Can I use JupyterBook and mystmd together?

Yes! There is overlap in functionality for creating websites, however, you can also use mystmd with your JupyterBook content to:

If you want, you can also try a mystmd website to view your JupyterBook (try the online tool provided by Curvenote, to test with your JupyterBook). mystmd provides improved interactivity around cross-linking content, performance and accessibility improvements.

JupyterBook and mystmd both use MyST Markdown for content and read Jupyter Notebooks, and we ensure that your content can be read equally by both renderers. However, no custom Sphinx extensions that you may have added to your JupyterBooks will work. If you find something that doesn’t work with mystmd from your JupyterBook content, please let us know on GitHub and we will try to support it!

Jupyter Books are an excellent medium for tutorials, textbooks & software documentation but are currently less well suited to content such as blogs, lab-websites, and journal articles.
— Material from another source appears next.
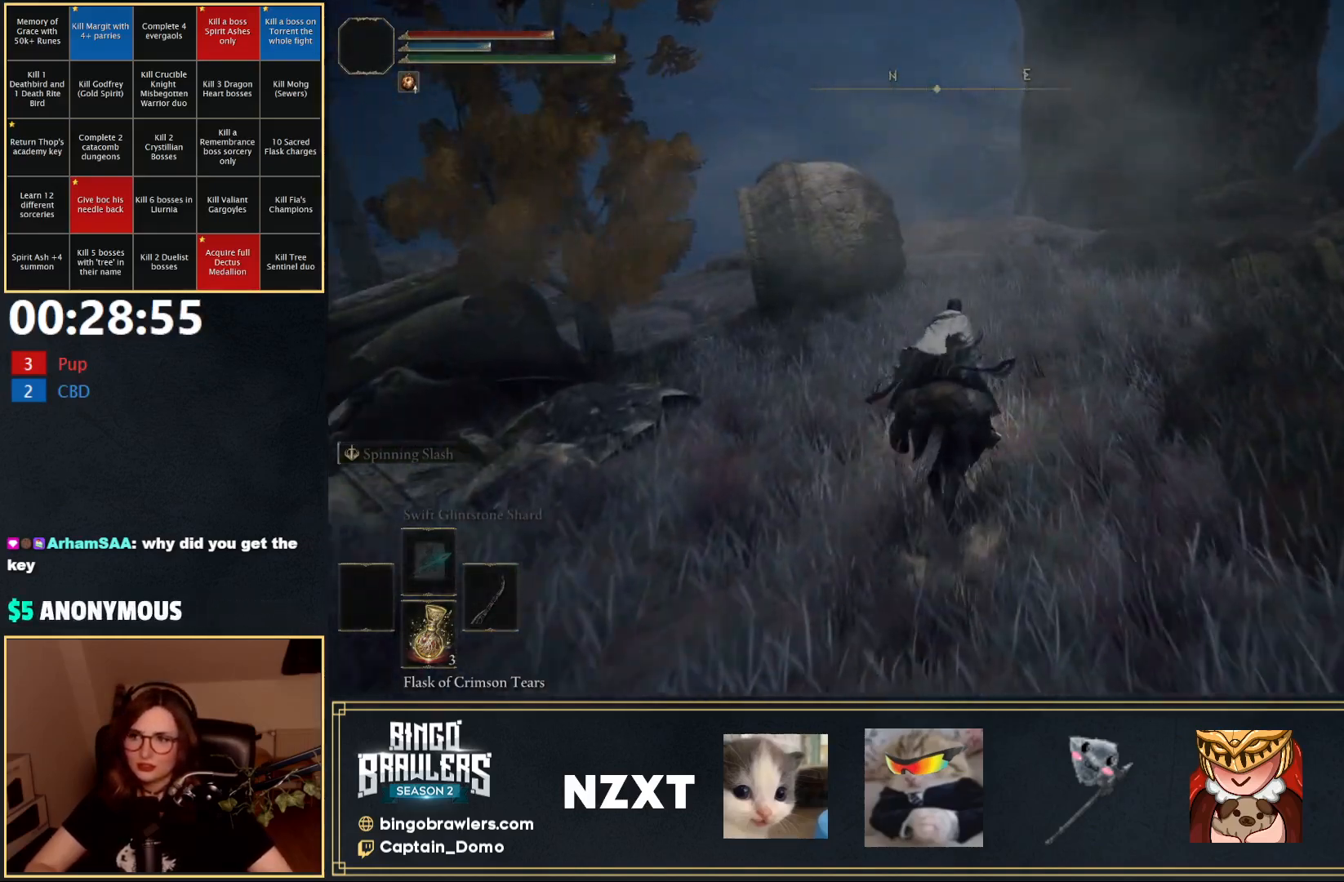
{"buttons": [], "left_stick": "up", "right_stick": "down", "events": [[383, "B", "down"], [483, "B", "up"], [500, "right_stick", "down"]]}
Additionally, JupyterBook cannot create scientific PDFs that are submission ready.

How do mystmd and Sphinx relate?

Sphinx is an open-source documentation system used in many software projects, especially in the Python ecosystem. The Sphinx ecosystem has excellent support for Python documentation, referencing content, as well as externally providing an inventory of references known as intersphinx. You can use your mystmd projects with intersphinx references, and also exposes information (i.e. an objects.inv) to allow Sphinx documentation to reference your project.

At this time mystmd does not support software documentation[1], as such, if your project is documenting Python software we suggest that you use Sphinx. If your project is primarily tutorials, educational textbooks (including with Jupyter Notebooks), a presentation, or scientific paper we hope that you find a better fit with mystmd!